Figure 1 presents a seven dimensional data set using scatterplots.  Note that plotting each dimension against itself along the diagonal provides distribution information on the individual dimensions.  The data set contains statistics regarding crime in Detroit between 1961 and 1973, and consists of 13 data points. The data set was obtained via anonymous ftp from unix.hensa.ac.uk in the directory /pub/statlib/datasets. Some dimensions of the original set have been eliminated to facilitate display using scatterplots. Linear structures within several of the projections indicate some correlation between the two dimensions involved in the projections. Thus, for example, there is a correlation between the number of full-time police, the number of homicides, and the number of government workers (with a corresponding negative correlation in the percent of cleared homicides).

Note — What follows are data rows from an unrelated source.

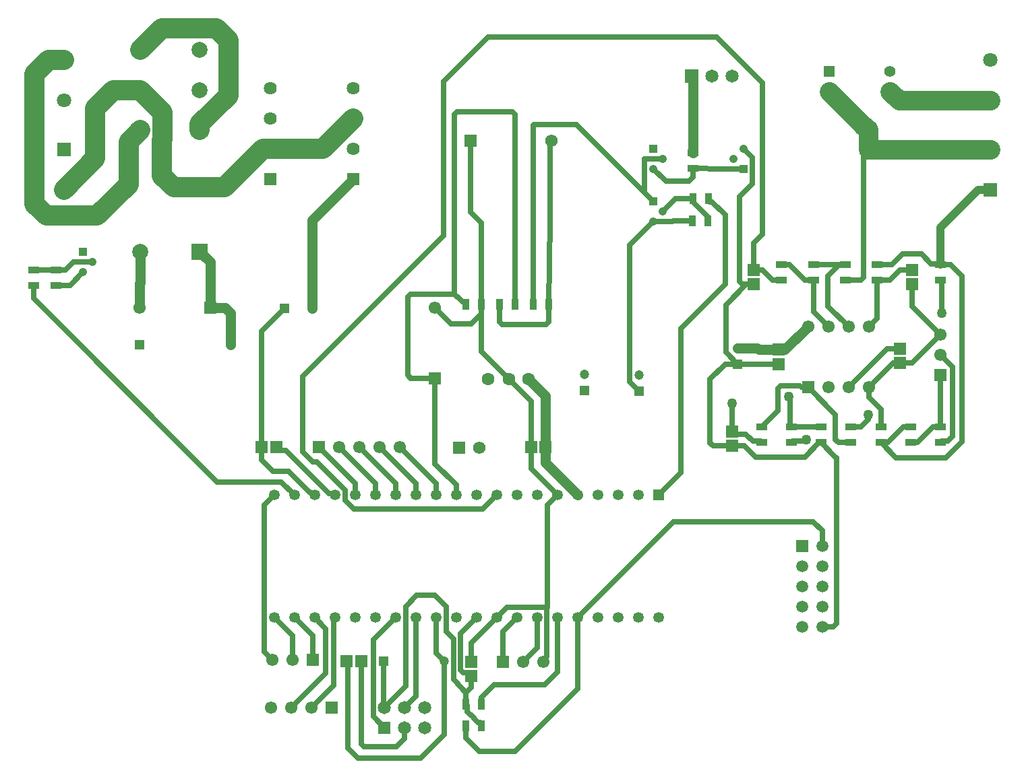
<source format=gbr>
G04*
G04 #@! TF.GenerationSoftware,Altium Limited,Altium Designer,23.2.1 (34)*
G04*
G04 Layer_Physical_Order=1*
G04 Layer_Color=255*
%FSLAX25Y25*%
%MOIN*%
G70*
G04*
G04 #@! TF.SameCoordinates,D46152EC-C408-46DB-B0A5-B777A763C0D4*
G04*
G04*
G04 #@! TF.FilePolarity,Positive*
G04*
G01*
G75*
%ADD15R,0.06127X0.05924*%
%ADD16R,0.05709X0.03740*%
%ADD17R,0.03740X0.05709*%
%ADD18R,0.05924X0.06127*%
%ADD21C,0.06102*%
%ADD22R,0.06102X0.06102*%
%ADD23R,0.06200X0.06200*%
%ADD24C,0.06200*%
%ADD27C,0.06400*%
%ADD28R,0.06400X0.06400*%
%ADD31C,0.06181*%
%ADD32R,0.06181X0.06181*%
%ADD34C,0.04724*%
%ADD35R,0.04724X0.04724*%
%ADD36R,0.04724X0.04724*%
%ADD39C,0.05118*%
%ADD40R,0.05118X0.05118*%
%ADD41C,0.07874*%
%ADD42R,0.07874X0.07874*%
%ADD43R,0.06102X0.06102*%
%ADD44R,0.06500X0.06500*%
%ADD45C,0.06500*%
%ADD46C,0.05500*%
%ADD47R,0.05500X0.05500*%
%ADD48C,0.05315*%
%ADD49R,0.05315X0.05315*%
%ADD54C,0.02500*%
%ADD55C,0.05000*%
%ADD56C,0.10000*%
%ADD57C,0.09500*%
%ADD58C,0.04000*%
%ADD59C,0.04134*%
%ADD60R,0.04134X0.04134*%
%ADD61C,0.05906*%
%ADD62R,0.05906X0.05906*%
%ADD63C,0.07087*%
%ADD64R,0.07087X0.07087*%
%ADD65C,0.06299*%
%ADD66R,0.06496X0.06496*%
%ADD67C,0.06496*%
%ADD68C,0.05000*%
D15*
X556070Y366546D02*
D03*
Y359454D02*
D03*
X467000Y279454D02*
D03*
Y286546D02*
D03*
X477500Y359454D02*
D03*
Y366546D02*
D03*
X490000Y327093D02*
D03*
Y320000D02*
D03*
X550000Y320454D02*
D03*
Y327546D02*
D03*
X338000Y165454D02*
D03*
Y172546D02*
D03*
D16*
X522858Y369213D02*
D03*
Y361536D02*
D03*
X481500Y288839D02*
D03*
Y281161D02*
D03*
X570000Y369213D02*
D03*
Y361536D02*
D03*
X496250Y281161D02*
D03*
Y288839D02*
D03*
X511000Y281161D02*
D03*
Y288839D02*
D03*
X525750Y281161D02*
D03*
Y288839D02*
D03*
X540500Y281161D02*
D03*
Y288839D02*
D03*
X570000Y281161D02*
D03*
Y288839D02*
D03*
X555250Y281161D02*
D03*
Y288839D02*
D03*
X447500Y417000D02*
D03*
Y424677D02*
D03*
X121500Y366677D02*
D03*
Y359000D02*
D03*
X132500D02*
D03*
Y366677D02*
D03*
X507144Y361536D02*
D03*
Y369213D02*
D03*
X538572Y361536D02*
D03*
Y369213D02*
D03*
X491430Y361536D02*
D03*
Y369213D02*
D03*
D17*
X343000Y151500D02*
D03*
X335323D02*
D03*
X335161Y141000D02*
D03*
X342839D02*
D03*
X447323Y391000D02*
D03*
X455000D02*
D03*
X447661Y402000D02*
D03*
X455339D02*
D03*
X351911Y349500D02*
D03*
X359589D02*
D03*
X335161D02*
D03*
X342839D02*
D03*
X368661D02*
D03*
X376339D02*
D03*
D18*
X374546Y279000D02*
D03*
X367454D02*
D03*
X241500D02*
D03*
X234407D02*
D03*
X276407Y173000D02*
D03*
X283500D02*
D03*
D21*
X174020Y348000D02*
D03*
X534500Y308500D02*
D03*
X524500D02*
D03*
X514500D02*
D03*
X504500Y338500D02*
D03*
X514500D02*
D03*
X524500D02*
D03*
X534500D02*
D03*
X320000Y347980D02*
D03*
X363500Y172500D02*
D03*
X373500D02*
D03*
X302500Y279000D02*
D03*
X292500D02*
D03*
X282500D02*
D03*
X272500D02*
D03*
X259000Y150000D02*
D03*
X249000D02*
D03*
X239000D02*
D03*
X249500Y173500D02*
D03*
X239500D02*
D03*
X570000Y324500D02*
D03*
Y334500D02*
D03*
D22*
X208980Y348000D02*
D03*
X504500Y308500D02*
D03*
X353500Y172500D02*
D03*
X262500Y279000D02*
D03*
X269000Y150000D02*
D03*
X259500Y173500D02*
D03*
D23*
X337600Y430500D02*
D03*
D24*
X377600D02*
D03*
D27*
X238500Y456500D02*
D03*
Y441500D02*
D03*
Y426500D02*
D03*
X279500D02*
D03*
Y441500D02*
D03*
Y456500D02*
D03*
D28*
X238500Y411500D02*
D03*
X279500D02*
D03*
D31*
X342000Y278500D02*
D03*
D32*
X332000D02*
D03*
D34*
X219083Y329500D02*
D03*
X469500Y327937D02*
D03*
X421000Y314437D02*
D03*
X394000Y314937D02*
D03*
X324512Y173000D02*
D03*
D35*
X173917Y329500D02*
D03*
X294488Y173000D02*
D03*
D36*
X469500Y320063D02*
D03*
X421000Y306563D02*
D03*
X394000Y307063D02*
D03*
D39*
X259390Y347500D02*
D03*
D40*
X245610D02*
D03*
D41*
X203764Y475429D02*
D03*
Y455587D02*
D03*
Y435744D02*
D03*
X174236Y475429D02*
D03*
Y455587D02*
D03*
Y435744D02*
D03*
Y375665D02*
D03*
D42*
X203764D02*
D03*
D43*
X320000Y313020D02*
D03*
X570000Y314500D02*
D03*
D44*
X447000Y462500D02*
D03*
D45*
X457000D02*
D03*
X467000D02*
D03*
D46*
X545000Y465000D02*
D03*
Y455000D02*
D03*
X515000D02*
D03*
D47*
Y465000D02*
D03*
D48*
X430500Y194500D02*
D03*
X420500D02*
D03*
X410500D02*
D03*
X400500D02*
D03*
X390500D02*
D03*
X380500D02*
D03*
X370500D02*
D03*
X360500D02*
D03*
X350500D02*
D03*
X340500D02*
D03*
X330500D02*
D03*
X320500D02*
D03*
X310500D02*
D03*
X300500D02*
D03*
X290500D02*
D03*
X280500D02*
D03*
X270500D02*
D03*
X260500D02*
D03*
X250500D02*
D03*
X240500D02*
D03*
Y255250D02*
D03*
X250500D02*
D03*
X260500D02*
D03*
X270500D02*
D03*
X280500D02*
D03*
X290500D02*
D03*
X300500D02*
D03*
X310500D02*
D03*
X320500D02*
D03*
X330500D02*
D03*
X340500D02*
D03*
X350500D02*
D03*
X360500D02*
D03*
X370500D02*
D03*
X380500D02*
D03*
X390500D02*
D03*
X400500D02*
D03*
X410500D02*
D03*
X420500D02*
D03*
D49*
X430500D02*
D03*
D54*
X576000Y284123D02*
Y318500D01*
X570620Y281782D02*
X573659D01*
X576000Y284123D01*
X570000Y324500D02*
X576000Y318500D01*
X570000Y281161D02*
X570620Y281782D01*
X496870D02*
X502105D01*
X502823Y282500D01*
X503500D01*
X496250Y281161D02*
X496870Y281782D01*
X502854Y274000D02*
X510016Y281161D01*
X478550Y274000D02*
X502854D01*
X473097Y279454D02*
X478550Y274000D01*
X374300Y161300D02*
X380500Y167500D01*
Y194500D01*
X349300Y161300D02*
X374300D01*
X507000Y242000D02*
X511500Y237500D01*
X438000Y242000D02*
X507000D01*
X511500Y230000D02*
Y237500D01*
X517035Y190000D02*
X518500Y191464D01*
Y273661D01*
X511500Y190000D02*
X517035D01*
X517768Y274394D02*
X518500Y273661D01*
X511000Y281161D02*
X517768Y274394D01*
X301000Y130500D02*
X305000Y134500D01*
Y140000D01*
X284964Y130500D02*
X301000D01*
X283500Y131965D02*
X284964Y130500D01*
X283500Y131965D02*
Y173000D01*
X282000Y125000D02*
X313000D01*
X324512Y136512D01*
X277000Y130000D02*
X282000Y125000D01*
X277000Y130000D02*
Y172407D01*
X306500Y314484D02*
Y353074D01*
X307964Y354539D02*
X329600D01*
X306500Y314484D02*
X307964Y313020D01*
X306500Y353074D02*
X307964Y354539D01*
Y313020D02*
X320000D01*
X337839Y340000D02*
X342839Y345000D01*
X327980Y340000D02*
X337839D01*
X320000Y347980D02*
X327980Y340000D01*
X376339Y340965D02*
Y349500D01*
X374874Y339500D02*
X376339Y340965D01*
X353376Y339500D02*
X374874D01*
X351911Y340965D02*
X353376Y339500D01*
X351911Y340965D02*
Y349500D01*
X456943Y400396D02*
X463500Y393839D01*
Y359500D02*
Y393839D01*
X441600Y337600D02*
X463500Y359500D01*
X441600Y266350D02*
Y337600D01*
X455339Y401016D02*
Y402000D01*
Y401016D02*
X455959Y400396D01*
X456943D01*
X463800Y325763D02*
Y349354D01*
Y325763D02*
X469500Y320063D01*
X463800Y349354D02*
X473900Y359454D01*
X470500Y360918D02*
Y402900D01*
Y360918D02*
X471965Y359454D01*
X470500Y402900D02*
X476900Y409300D01*
X471965Y359454D02*
X473900D01*
X580500Y281600D02*
Y363713D01*
X575000Y369213D02*
X580500Y363713D01*
X572500Y273600D02*
X580500Y281600D01*
X477500Y379800D02*
X482000Y384300D01*
X459200Y482000D02*
X482000Y459200D01*
Y384300D02*
Y459200D01*
X449104Y416936D02*
X449165D01*
X447500Y417000D02*
X449104Y416936D01*
X449165D02*
X460500Y416500D01*
X472500D01*
X447500Y417000D02*
X447656Y413777D01*
X434412Y410681D02*
X445720D01*
X447659Y412621D01*
X447656Y413777D02*
X447659Y413717D01*
X428000Y416500D02*
X433697Y411330D01*
X447659Y412621D02*
Y413717D01*
X433697Y411330D02*
X434412Y410681D01*
X324512Y136512D02*
Y173000D01*
X276407D02*
X277000Y172407D01*
X342218Y142604D02*
X342839Y141984D01*
Y141000D02*
Y141984D01*
X341234Y142604D02*
X342218D01*
X339282Y144557D02*
X341234Y142604D01*
X329124Y164783D02*
Y183776D01*
Y164783D02*
X329124Y163804D01*
X329788Y163086D02*
X335323Y157100D01*
X329124Y163804D02*
X329788Y163086D01*
X325500Y187400D02*
X329124Y183776D01*
X320500Y177012D02*
X324512Y173000D01*
X320500Y177012D02*
Y194500D01*
X294488Y150512D02*
X295000Y150000D01*
X294488Y150512D02*
Y173000D01*
X333964Y167166D02*
X336288D01*
X332500Y168630D02*
Y186500D01*
X340500Y194500D01*
X332500Y168630D02*
X333964Y167166D01*
X390500Y194500D02*
X438000Y242000D01*
X466949Y300449D02*
X467000Y300500D01*
X466949Y286496D02*
Y300449D01*
X320000Y270700D02*
Y313020D01*
X495000Y304000D02*
X495478Y303522D01*
Y289459D02*
Y303522D01*
Y289459D02*
X496098Y288839D01*
X497150D01*
X481500D02*
X489500Y296839D01*
Y307812D02*
X490965Y309276D01*
X489500Y296839D02*
Y307812D01*
X496250Y288839D02*
X497150D01*
X490965Y309276D02*
X500385D01*
X504500Y308500D02*
X518000Y295000D01*
X519464Y281161D02*
X525750D01*
X518000Y282626D02*
X519464Y281161D01*
X518000Y282626D02*
Y295000D01*
X510016Y281161D02*
X511000D01*
X457465Y279454D02*
X467000D01*
X473097D01*
X503611Y288839D02*
X511000D01*
X497400Y288850D02*
X503600D01*
X497150Y288839D02*
X497400Y288850D01*
X503600D02*
X503611Y288839D01*
X480880Y281782D02*
X481500Y281161D01*
X477218Y281782D02*
X480880D01*
X468188Y285359D02*
X473641D01*
X477218Y281782D01*
X467000Y286546D02*
X468188Y285359D01*
X456000Y280918D02*
X457465Y279454D01*
X463563Y320063D02*
X469500D01*
X456000Y312500D02*
X463563Y320063D01*
X456000Y280918D02*
Y312500D01*
X121500Y352500D02*
Y359000D01*
Y352500D02*
X212300Y261700D01*
X244050D01*
X269961Y255789D02*
X270500Y255250D01*
X267711Y255789D02*
X269961D01*
X246333Y277167D02*
X267711Y255789D01*
X244676Y277167D02*
X246333D01*
X244656Y277187D02*
X244676Y277167D01*
X243212Y277187D02*
X244656D01*
X259000Y150000D02*
X269961Y160961D01*
Y193961D01*
X359589Y349500D02*
Y443536D01*
X331065Y445000D02*
X358124D01*
X329600Y354539D02*
Y443536D01*
X331065Y445000D01*
X358124D02*
X359589Y443536D01*
X374500Y199500D02*
X375400D01*
X355500D02*
X374500D01*
X240000Y266900D02*
X247600D01*
X258332Y256656D02*
X259738Y255250D01*
X260500D01*
X247600Y266900D02*
X257844Y256656D01*
X258332D01*
X241500Y278899D02*
X243212Y277187D01*
X241500Y278899D02*
Y279000D01*
X275500Y252500D02*
Y257500D01*
Y252500D02*
X279800Y248200D01*
X254500Y276500D02*
X259500Y271500D01*
X261500D01*
X275500Y257500D01*
X254500Y276500D02*
Y314000D01*
X279800Y248200D02*
X343450D01*
X254500Y314000D02*
X324200Y383700D01*
X280500Y255250D02*
Y261000D01*
X262500Y279000D02*
X280500Y261000D01*
X272500Y279000D02*
X290500Y261000D01*
Y255250D02*
Y261000D01*
X282500Y279000D02*
X300500Y261000D01*
Y255250D02*
Y261000D01*
X249000Y150000D02*
X266000Y167000D01*
Y189000D01*
X260500Y194500D02*
X266000Y189000D01*
X269961Y193961D02*
X270500Y194500D01*
X295000Y150000D02*
X305500Y160500D01*
X335323Y151500D02*
X335943Y150880D01*
X337734Y146104D02*
X337964D01*
X335943Y147896D02*
Y150880D01*
Y147896D02*
X337734Y146104D01*
X337964D02*
X339282Y144786D01*
Y144557D02*
Y144786D01*
X375408Y175382D02*
Y198592D01*
X374500Y199500D02*
X375408Y198592D01*
X373500Y173475D02*
X375408Y175382D01*
X373500Y172500D02*
Y173475D01*
X532003Y363000D02*
Y437997D01*
X530539Y361536D02*
X532003Y363000D01*
X522858Y361536D02*
X530539D01*
X560500Y374500D02*
X565380Y369620D01*
X569593D02*
X570000Y369213D01*
X565380Y369620D02*
X569593D01*
X546000Y369213D02*
X551287Y374500D01*
X560500D01*
X324200Y460000D02*
X346200Y482000D01*
X459200D01*
X336288Y167166D02*
X338000Y165454D01*
X342839Y326161D02*
Y345000D01*
X375500Y199400D02*
Y250250D01*
X350500Y194500D02*
X355500Y199500D01*
X570500Y345200D02*
Y361536D01*
X507144Y369213D02*
X520000D01*
X423600Y404900D02*
X428000Y400500D01*
X390000Y438500D02*
X423600Y404900D01*
X473900Y359454D02*
X477500D01*
X476900Y409300D02*
Y422100D01*
X472500Y426500D02*
X476900Y422100D01*
X416300Y378800D02*
X428000Y390500D01*
X416300Y311263D02*
Y378800D01*
Y311263D02*
X421000Y306563D01*
X556070Y348430D02*
Y359454D01*
Y348430D02*
X570000Y334500D01*
X132500Y359000D02*
X139500D01*
X146000Y365500D01*
X234407Y279000D02*
Y336297D01*
X245610Y347500D01*
X337600Y395239D02*
Y430500D01*
Y395239D02*
X342839Y390000D01*
Y349500D02*
Y390000D01*
X477500Y366546D02*
Y379800D01*
X324200Y383700D02*
Y460000D01*
X343450Y248200D02*
X350500Y255250D01*
X538572Y342572D02*
Y361536D01*
X534500Y338500D02*
X538572Y342572D01*
X329600Y354539D02*
X335161Y349500D01*
X520000Y369213D02*
X522858D01*
X514400Y363613D02*
X520000Y369213D01*
X514400Y348600D02*
Y363613D01*
Y348600D02*
X524500Y338500D01*
X507144Y345856D02*
Y361536D01*
Y345856D02*
X514500Y338500D01*
X292500Y279000D02*
X310500Y261000D01*
Y255250D02*
Y261000D01*
X244050Y261700D02*
X250500Y255250D01*
X235500Y177500D02*
X239500Y173500D01*
X235500Y177500D02*
Y250250D01*
X240500Y255250D01*
X249500Y173500D02*
Y185500D01*
X240500Y194500D02*
X249500Y185500D01*
X259500Y173500D02*
Y185500D01*
X250500Y194500D02*
X259500Y185500D01*
X289502Y145498D02*
X295000Y140000D01*
X289502Y145498D02*
Y183502D01*
X300500Y194500D01*
X353500Y172500D02*
Y187500D01*
X360500Y194500D01*
X370500Y179500D02*
Y194500D01*
X363500Y172500D02*
X370500Y179500D01*
X343000Y155000D02*
X349300Y161300D01*
X343000Y151500D02*
Y155000D01*
X335161Y135000D02*
Y141000D01*
Y135000D02*
X342061Y128100D01*
X359500D01*
X390500Y159100D01*
Y194500D01*
X141223Y370500D02*
X150500D01*
X137400Y366677D02*
X141223Y370500D01*
X132500Y366677D02*
X137400D01*
X368661Y349500D02*
Y438161D01*
X369000Y438500D01*
X390000D01*
X439000Y402000D02*
X447661D01*
X432500Y395500D02*
X439000Y402000D01*
X325500Y187400D02*
Y200000D01*
X320100Y205400D02*
X325500Y200000D01*
X310900Y205400D02*
X320100D01*
X305500Y200000D02*
X310900Y205400D01*
X305500Y160500D02*
Y200000D01*
X377000Y390661D02*
Y430500D01*
X376339Y349500D02*
X377000Y390661D01*
X534400Y292500D02*
Y294800D01*
X530739Y288839D02*
X534400Y292500D01*
X525750Y288839D02*
X530739D01*
X534500Y303500D02*
Y308500D01*
Y303500D02*
X540500Y297500D01*
Y288839D02*
Y297500D01*
X501161Y308500D02*
X504500D01*
X500385Y309276D02*
X501161Y308500D01*
X570000Y361536D02*
X570500D01*
X570000Y369213D02*
X575000D01*
X548061Y273600D02*
X572500D01*
X540500Y281161D02*
X548061Y273600D01*
X234407Y272493D02*
X240000Y266900D01*
X234407Y272493D02*
Y279000D01*
X546454Y320454D02*
X550000D01*
X534500Y308500D02*
X546454Y320454D01*
X302500Y279000D02*
X320500Y261000D01*
Y255250D02*
Y261000D01*
X524500Y308500D02*
X543546Y327546D01*
X550000D01*
Y320454D02*
X555954D01*
X570000Y334500D01*
X338000Y182000D02*
X350500Y194500D01*
X367454Y268296D02*
Y279000D01*
Y268296D02*
X380500Y255250D01*
X342839Y326161D02*
X356500Y312500D01*
X367454Y301546D01*
Y279000D02*
Y301546D01*
X423600Y421500D02*
X432500D01*
X423600Y404900D02*
Y421500D01*
X430500Y255250D02*
X441600Y266350D01*
X330500Y255250D02*
Y260200D01*
X320000Y270700D02*
X330500Y260200D01*
X310500Y155500D02*
Y194500D01*
X305000Y150000D02*
X310500Y155500D01*
X338000Y172546D02*
Y182000D01*
X375400Y199500D02*
X375500Y199400D01*
Y250250D02*
X380500Y255250D01*
X342839Y345000D02*
Y349500D01*
X479300Y327937D02*
X480144Y327093D01*
X437900Y391000D02*
X447323D01*
X437400Y390500D02*
X437900Y391000D01*
X428000Y390500D02*
X437400D01*
X479763Y320000D02*
X490000D01*
X479700Y320063D02*
X479763Y320000D01*
X469500Y320063D02*
X479700D01*
X486911Y361536D02*
X491430D01*
X481900Y366546D02*
X486911Y361536D01*
X477500Y366546D02*
X481900D01*
X549811D02*
X556070D01*
X544800Y361536D02*
X549811Y366546D01*
X538572Y361536D02*
X544800D01*
X503077D02*
X507144D01*
X495400Y369213D02*
X503077Y361536D01*
X491430Y369213D02*
X495400D01*
X538572D02*
X546000D01*
X551677Y288839D02*
X555250D01*
X544000Y281161D02*
X551677Y288839D01*
X540500Y281161D02*
X544000D01*
X121500Y366677D02*
X132500D01*
X447661Y400139D02*
Y402000D01*
Y400139D02*
X455000Y392800D01*
Y391000D02*
Y392800D01*
X338000Y159777D02*
Y165454D01*
X335323Y157100D02*
X338000Y159777D01*
X335323Y151500D02*
Y157100D01*
X570000Y288839D02*
Y314500D01*
X566377Y288839D02*
X570000D01*
X558700Y281161D02*
X566377Y288839D01*
X555250Y281161D02*
X558700D01*
D55*
X219083Y329500D02*
Y345071D01*
X208980Y348000D02*
X216154D01*
X219083Y345071D01*
X174020Y348000D02*
Y359980D01*
X174236Y360197D01*
Y375665D01*
X447500Y424677D02*
Y462000D01*
X447000Y462500D02*
X447500Y462000D01*
X203764Y375665D02*
X208980Y370449D01*
Y348000D02*
Y370449D01*
X490000Y327093D02*
X493093D01*
X504500Y338500D01*
X374546Y271204D02*
Y279000D01*
Y271204D02*
X390500Y255250D01*
X259390Y347500D02*
Y391390D01*
X279500Y411500D01*
X374546Y279000D02*
Y304296D01*
X366343Y312500D02*
X374546Y304296D01*
X480144Y327093D02*
X490000D01*
X469500Y327937D02*
X479300D01*
D56*
X152000Y421771D02*
Y446500D01*
X136500Y406271D02*
X152000Y421771D01*
X190816Y407500D02*
X216000D01*
X235000Y426500D01*
X264500D01*
X184958Y413358D02*
X190816Y407500D01*
X184958Y413358D02*
Y430909D01*
X532003Y437997D02*
X534157Y435843D01*
X217903Y452903D02*
Y480239D01*
X203764Y435744D02*
Y438764D01*
X217903Y452903D01*
X185236Y431188D02*
Y444587D01*
X174236Y455587D02*
X185236Y444587D01*
X184904Y486097D02*
X212045D01*
X217903Y480239D01*
X174236Y475429D02*
X184904Y486097D01*
X184958Y430909D02*
X185236Y431188D01*
X168500Y409000D02*
Y430008D01*
X153000Y393500D02*
X168500Y409000D01*
Y430008D02*
X174236Y435744D01*
X122000Y399358D02*
Y463642D01*
X127858Y393500D02*
X153000D01*
X122000Y463642D02*
X128858Y470500D01*
X122000Y399358D02*
X127858Y393500D01*
X128858Y470500D02*
X136500D01*
X152000Y446500D02*
X161087Y455587D01*
X264500Y426500D02*
X279500Y441500D01*
X161087Y455587D02*
X174236D01*
D57*
X515000Y455000D02*
X532003Y437997D01*
X534157Y426271D02*
Y435843D01*
Y426271D02*
X594500D01*
X545000Y455000D02*
X549500Y450500D01*
X594500D01*
D58*
X588571Y406271D02*
X594500D01*
X570000Y387700D02*
X588571Y406271D01*
X570000Y369213D02*
Y387700D01*
D59*
X146000Y365500D02*
D03*
X150500Y370500D02*
D03*
X467500Y421500D02*
D03*
X472500Y426500D02*
D03*
X432500Y395500D02*
D03*
X428000Y390500D02*
D03*
X432500Y421500D02*
D03*
X428000Y416500D02*
D03*
D60*
X146000Y375500D02*
D03*
X472500Y416500D02*
D03*
X428000Y400500D02*
D03*
Y426500D02*
D03*
D61*
X511500Y190000D02*
D03*
X501500D02*
D03*
X511500Y200000D02*
D03*
X501500D02*
D03*
X511500Y210000D02*
D03*
X501500D02*
D03*
X511500Y220000D02*
D03*
X501500D02*
D03*
X511500Y230000D02*
D03*
D62*
X501500D02*
D03*
D63*
X594500Y426271D02*
D03*
Y470500D02*
D03*
X136500Y450500D02*
D03*
Y406271D02*
D03*
D64*
X594500D02*
D03*
Y450500D02*
D03*
X136500Y470500D02*
D03*
Y426271D02*
D03*
D65*
X346264Y312500D02*
D03*
X366343D02*
D03*
X356500D02*
D03*
D66*
X295000Y140000D02*
D03*
D67*
Y150000D02*
D03*
X305000Y140000D02*
D03*
X315000D02*
D03*
X305000Y150000D02*
D03*
X315000D02*
D03*
D68*
X503500Y282500D02*
D03*
X495000Y304000D02*
D03*
X467000Y300500D02*
D03*
X534400Y294800D02*
D03*
X570500Y345200D02*
D03*
M02*

</source>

One major limitation of scatterplots is that they are most effective with small numbers of dimensions, as increasing the dimensionality results in decreasing the screen space provided for each projection.  Strategies for addressing this limitation include using three dimensions per plot or providing panning or zooming mechanisms.  Other limitations include being generally restricted to orthogonal views and difficulties in discovering relationships which span more than two dimensions.  Advantages of scatterplots include ease of interpretation and relative insensitivity to the size of the data set.

We have extended flat scatterplots to hierarchical scatterplots. In hierarchical scatterplots, clusters are displayed instead of individual data points. In each plot, a cluster is presented by a point and a colorful band around it. The point and the band indicate the mean and the extend of the cluster.  Movie 1 is a multiresolutional cluster display of hierarchical scatterplots.
 

References

[TUK:88]:  Tukey, J.W., Fisherkeller, M.S., Friedman, J.H..  PRIM-9, an interactive multidimensional data display and analysis system. Dynamic Graphics for Statistics (W.S. Cleveland and M.E. McGill, eds.), Wadsworth and Brooks, 1988.

[ward:94]:  M. Ward.  Xmdvtool: Integrating multiple methods for visualizing multivariate data.  Proc. of Visualization '94, p. 326-33, 1994.